Sobre los viernes
Soy de esas personas a las que les cuesta decidir. Desde lo más trivial,
como qué ponerme, qué camino tomar o qué jabón comprar, hasta lo más
trascendental, como mudarme, dejar un trabajo o terminar una relación. La
indecisión es una sombra que me sigue a todas partes. A veces pienso que mi
mente es un laberinto de posibilidades infinitas que terminan por abrumarme. Si
necesito ir a algún lugar, no puedo evitar analizar rutas, horarios, gastos e
incluso preguntarme si hará buen tiempo. Cuando finalmente me decido, el
impulso inicial ya se ha esfumado.
Así ocurrió el viernes pasado. Normalmente, es el día que dedico a
escribir, ya sea en casa o en un café. Pero últimamente la salud de mi perro me
ha hecho optar por salir solo cuando es necesario. Aun así, la idea de cambiar
de ambiente llevaba días rondando mi cabeza. Hay momentos en los que la rutina
me resulta asfixiante y sé que necesito moverme.
Los viernes también son los días en que hago terapia. La sesión fue
reveladora: desenterramos un recuerdo de mi infancia que ha tenido un profundo
impacto en mis relaciones y explica muchas de mis inseguridades. Al terminar,
seguí reflexionando sobre lo difícil que me resulta aceptar las pérdidas y
sentí la necesidad de despejarme. Caigo en la cuenta de que las heridas de la
infancia determinan las elecciones de nuestro presente.
Ese día no tenía un destino claro, simplemente quería perderme entre la
multitud. Me cambié de ropa, preparé el espacio para que Cosme estuviera cómodo
y partí.
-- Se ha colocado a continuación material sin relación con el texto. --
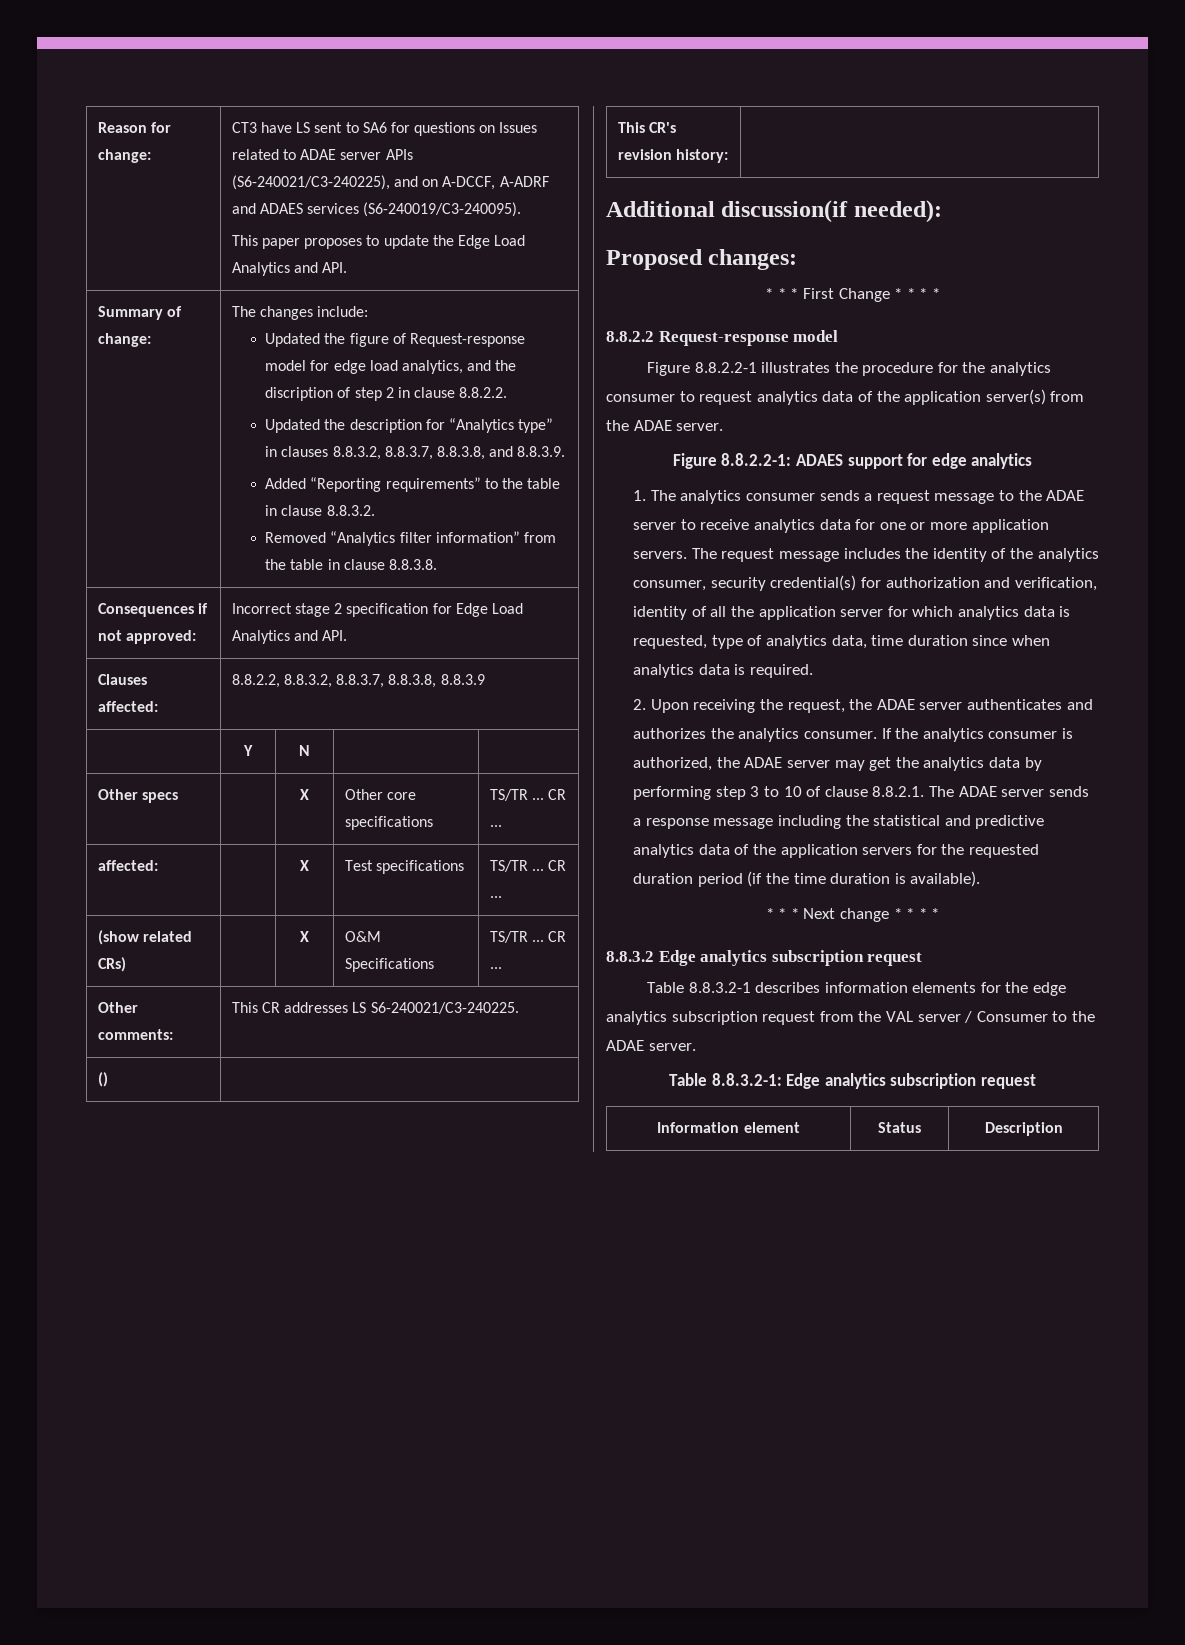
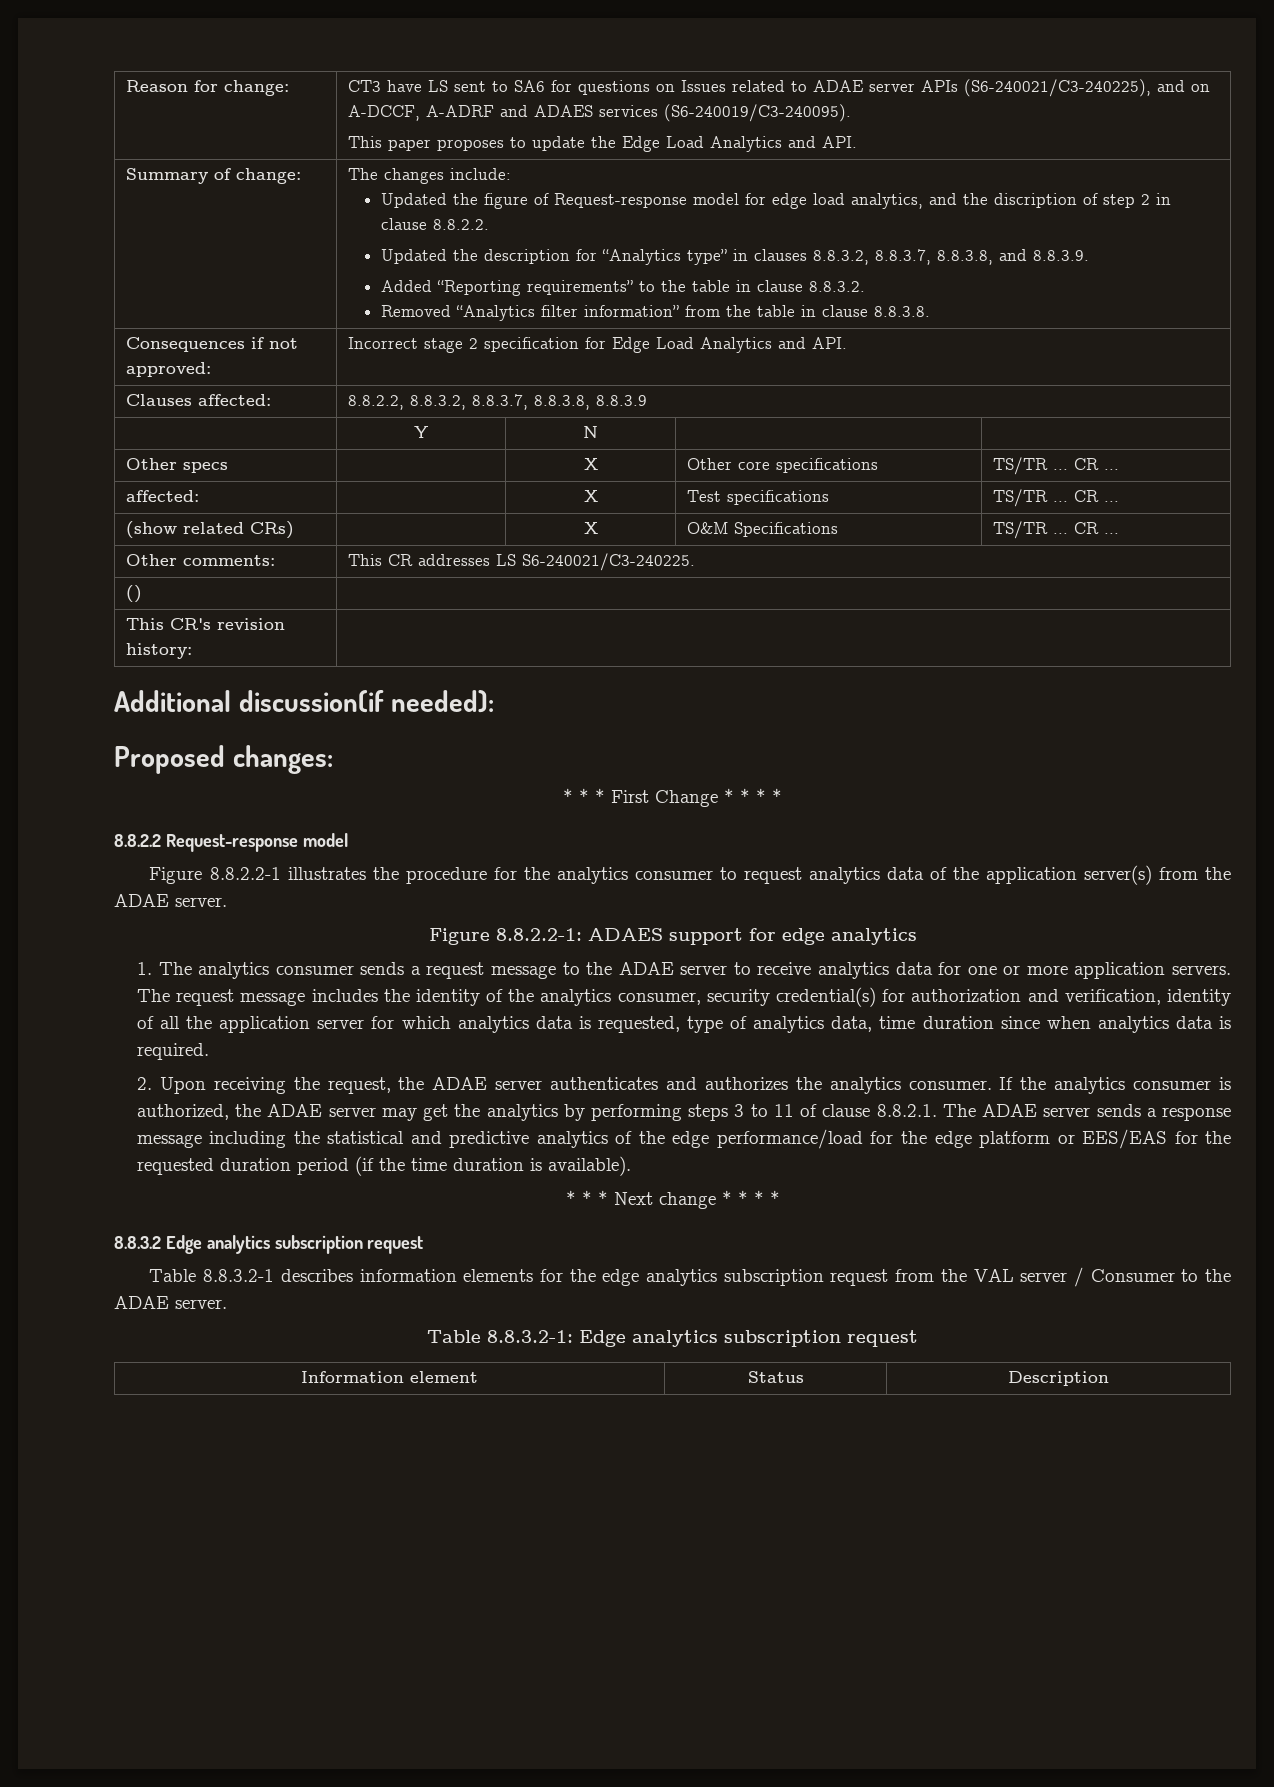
[988,757,1020,768] data -> (558, 1112) none
[715,786,746,800] step -> [688,1104,729,1121] steps
[783,786,802,797] 10 -> [773,1104,794,1117] 11
[698,844,913,858] data of the application servers -> [615,1129,1167,1149] of the edge performance/load for the edge platform or EES/EAS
Primero tomé el autobús, luego el metro y finalmente llegué a
Chapultepec. Caminé alrededor del lago y asistí a una exposición que me atrapó
al principio, pero pronto perdió el interés. Disfruto observar a la gente y
escuchar conversaciones fragmentadas. Me ocurre que, entre la multitud, me
siento sola y al mismo tiempo conectada. La diversidad humana me fascina y me
recuerda que cada uno de nosotros lleva consigo un mundo entero.
Me detengo a escuchar el sonido de los pájaros de fondo. Algunas ardillas
curiosas se asoman en busca de comida. Hay gente recostada bajo los árboles,
otros disfrutan de su día de campo. Los acompañan las risas de los niños
corriendo. Quizás la sencillez dé más profundidad a lo que nos rodea.
Luego voy al jardín botánico. El ruido de los coches se desvanece al
cruzar la entrada. Camino por un puente dentro de un pequeño jardín japonés. A
unos metros, encuentro orquídeas, dalias, suculentas y un izote. Me siento en
un banco y miro el sol filtrarse entre las copas de los árboles. Cierro los
ojos y recuerdo la charla durante la terapia. Ahora entiendo que amar también
implica honrar la pérdida. Nacer y morir son dos caras de la misma moneda.
Aquellos que ya no están persisten en las hojas, en los lirios, en el aire.
Empiezo a mirarme con compasión.
Cerca hay una librería. Tomo un café junto con un bocadillo. Me acompaña un libro de Natalia Ginzburg. Decido regresar a casa. Los vagones están llenos y es difícil encontrar un sitio. Pienso en cómo un día cualquiera puede adquirir nuevos significados.
Tomo de nuevo el autobús. Al llegar, Cosme está dormido y no me oye cuando abro la puerta. Espero a que despierte, lo acaricio y le hablo de las cosas curiosas del día. Algo así sucede los viernes.